Warfighters must deploy to regions of the world that present immunological challenges due to endemic diseases not previously encountered, or where there are pathogens or biothreats for which there are no vaccine options. The ability to rapidly select a future vaccine candidate that offers the longest duration of immune protection among all the potential options would greatly enhance operational readiness. By leveraging host-immune mechanisms in response to vaccination, AIM intends to provide the Department of Defense with the capability to predict effective vaccine duration of response prior to engaging in years-long clinical studies.
AIM will take a systems-level view of the response to vaccination and explore the mechanisms that lead to long-lasting protection. The plan is that this will then be implemented as a tool to predict vaccine duration of protection without waiting years for clinical trial results.”
AIM is a five-year program that is divided into two sequential phases.
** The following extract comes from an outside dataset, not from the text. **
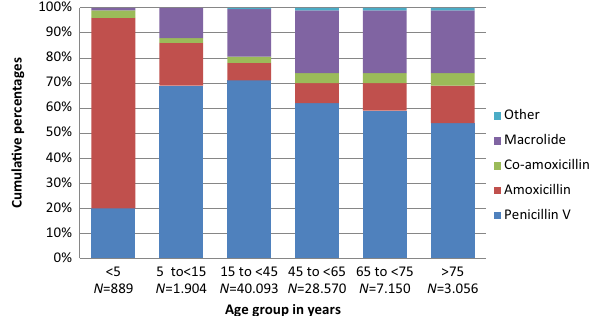
Fig. 4 Acute rhinosinusitis. Prescribing pattern by age group ( N = 81.662)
The goal of Phase 1, “Immune Memory Road Map,” is to identify cell and signaling contributors to generate a “road map” of immune memory. Phase 2, “Road Map Generalizability and Tool Validation,” will focus on assembling and validating an accurate assessment tool. The varied approaches will utilize measurements from preclinical animal models and advanced computational techniques with a goal to establish a way to predict how long a vaccine may protect a person, without needing to wait years for clinical trials.
NIH U01 Center grant: Systems Biological Assessment of
Vaccination-induced Protective Immunity in African Children (U01)
PI: Bali Pulendran, PhD
Utilization of multi-omics to define baseline and vaccine-induced signatures that predict RTS,S vaccine immunogenicity and protection from Malaria in young children in Malawi.
Plasmodium falciparum (Pf) malaria remains a major global health problem with more than 400,000 deaths annually, mainly in young African children. The most advanced malaria vaccine candidate, RTS,S, provides only partial efficacy against clinical malaria episodes when given to young children. However, efficacy wanes within 12-18 months post vaccination, with lack of durability of antibody responses, and post-booster antibody responses are lower than following primary vaccination.
We will leverage an extraordinary opportunity to comprehensively study baseline and vaccine-induced immune responses to the RTS,S Malaria vaccine in young children through a collaboration with the Malawi International Centers of Excellence in Malaria Research (ICEMR). The World Health Organization (WHO), in partnership with the Malawian government has been administering the RTS,S vaccine in Malawi as part of a large implementation study. The Malawi ICEMR is studying the effectiveness of RTS,S to prevent malaria infection and transmission in a longitudinal cohort of children.
We will collect systems level data using cutting edge tools, including cytometry by time of flight with epigenetic profiling (EpiTOF), plasma metabolomics, single-cell RNA-sequencing, and single-cell ATAC-seq. Vaccine immunogenicity will be assessed by measuring both the magnitude and quality of the RTS,S-specific humoral and cellular immune response. State-of-the-art computational pipelines will be applied to define molecular signatures that predict vaccine immunogenicity and protection.